As for the marginal water quality in some sections of the Connecticut and many other American rivers, Morine says: “One of the great fears of Homeland Security is that terrorists will contaminate our water supply. If clean, potable water is so important to our homeland security, why aren’t we aggressively cleaning up our rivers?”
But Two Coots is no jeremiad. It is an honest, enjoyable, playful and ultimately insightful account of their trip, one in which the highs and lows of each day – and a long river trip will have many highs and lows – leave us with a real feel for the river – both rivers.
November 4, 2009
It is as if there are two Connecticut Rivers.
There is the beautiful Connecticut, picturesque, spanned by covered bridges, framed by mountains, rich with cultural history, with large and luxuriant marshes at its mouth.
There is, too, the Connecticut that is choked by 17 dams, still fouled at times by poorly treated sewage, its forested banks increasingly pocked with commercial and residential development.

The Connecticut River near Littleton, N. H.

The Connecticut River near Littleton, New Hampshire

Call it the contradiction of the Connecticut.

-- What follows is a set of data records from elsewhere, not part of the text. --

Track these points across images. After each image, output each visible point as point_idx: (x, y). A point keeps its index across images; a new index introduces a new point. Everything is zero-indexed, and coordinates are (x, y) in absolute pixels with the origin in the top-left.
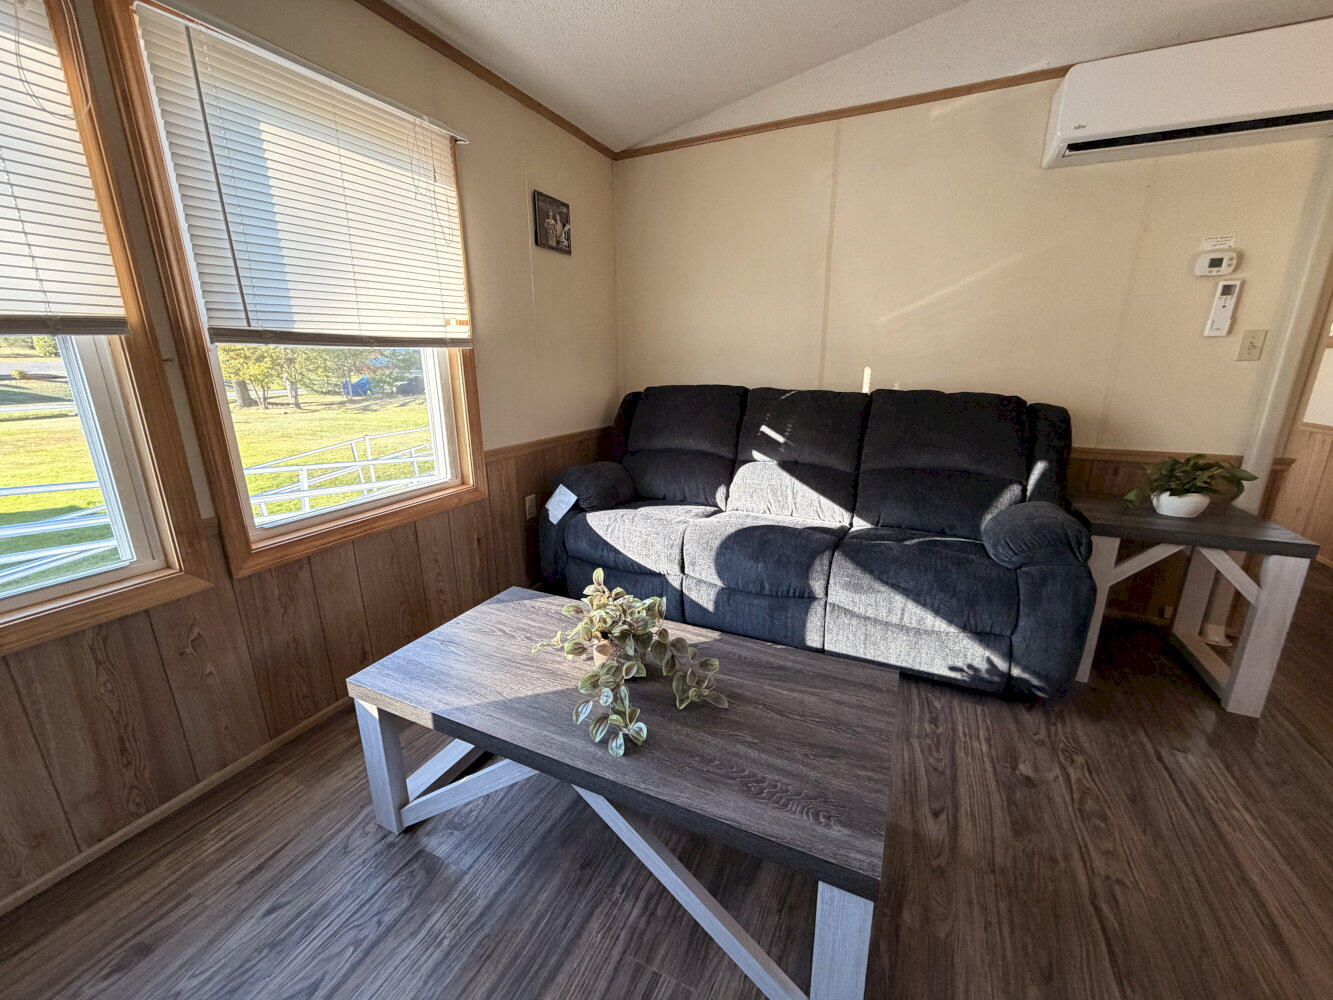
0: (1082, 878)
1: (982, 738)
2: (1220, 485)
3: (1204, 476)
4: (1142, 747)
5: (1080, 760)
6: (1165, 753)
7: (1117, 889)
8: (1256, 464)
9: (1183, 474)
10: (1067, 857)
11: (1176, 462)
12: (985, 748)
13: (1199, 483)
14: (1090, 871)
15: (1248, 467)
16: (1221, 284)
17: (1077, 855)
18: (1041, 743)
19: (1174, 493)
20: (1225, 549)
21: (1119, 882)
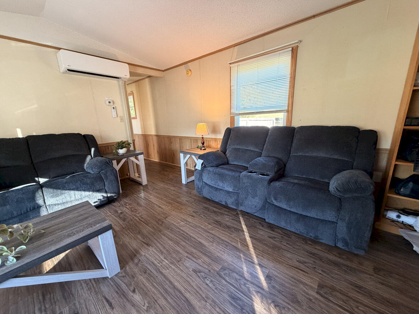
0: (137, 219)
1: (108, 213)
2: (127, 146)
3: (124, 144)
4: (135, 196)
5: (127, 204)
6: (138, 195)
7: (142, 216)
8: (130, 141)
9: (121, 145)
10: (133, 218)
11: (119, 143)
12: (110, 214)
13: (124, 146)
14: (137, 217)
15: (129, 141)
16: (112, 107)
17: (135, 217)
18: (120, 206)
19: (121, 149)
20: (132, 156)
21: (141, 215)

Two new books illustrate this dichotomy nicely.
“Two Coots in a Canoe: An Unusual Story of Friendship,” by David E. Morine, (Globe Pequot Press, $22.95) is a sprightly and revealing account of a canoe trip Morine and his old college buddy, Ramsay Peard, took on the Connecticut in 2003 when they were 59 and 61 respectively.
“The Connecticut River: A Photographic Journey Through the Heart of New England,” (Wesleyan University Press, $35.00) is a visual tour of the river in 136 full-page color photos taken by Al Braden.
The Braden book is for the most part a celebration of the river, one that mostly gives us the scenic Connecticut, the one we all cherish. It does not, however, ignore the other Connecticut – Braden’s captions address thermal and sewage pollution head on, and an afterward by Chelsea Reiff Gwyther, executive director of the Connecticut River Watershed Council, an environmental group devoted to the protection of the Connecticut, is a plea to address the problems facing the river.
Having said that, if you want the Connecticut in all its sparkling glory, grab the Braden book. You’ll understand why people like Peard and Morine wanted to paddle the whole river. Whatever the issues, much of the Connecticut is still easy on the eyes.
Two Coots gets to the nitty-gritty of the Connecticut in an account that is at times funny, at times angry, at times poignant. When Peard called Morine and suggested they canoe the Connecticut, Morine agreed with one condition. No camping. They would rely on strangers along the river to welcome them into their homes. They would mooch their way down the river.
They pulled it off. The Watershed Council put out a news release and e-mailed its membership. Morine and Peard were inundated with offers of lodging for a night. Those nights with strangers along the 410-mile length of the Connecticut are literal and figurative windows into life along the river, and enrich Morine’s book.
For two decades Morine was the head of land acquistion for The Nature Conservancy, and he well knows the harm that dams do. “There are seventeen dams on the Connecticut River. All the dams are degrading, but the one at Holyoke is the worst by far: dirty and disgusting, like a ball of hair clogging up a drain.”
As for the marginal water quality in some sections of the Connecticut and many other American rivers, Morine says: “One of the great fears of Homeland Security is that terrorists will contaminate our water supply. If clean, potable water is so important to our homeland security, why aren’t we aggressively cleaning up our rivers?”
But Two Coots is no jeremiad. It is an honest, enjoyable, playful and ultimately insightful account of their trip, one in which the highs and lows of each day – and a long river trip will have many highs and lows – leave us with a real feel for the river. Both rivers.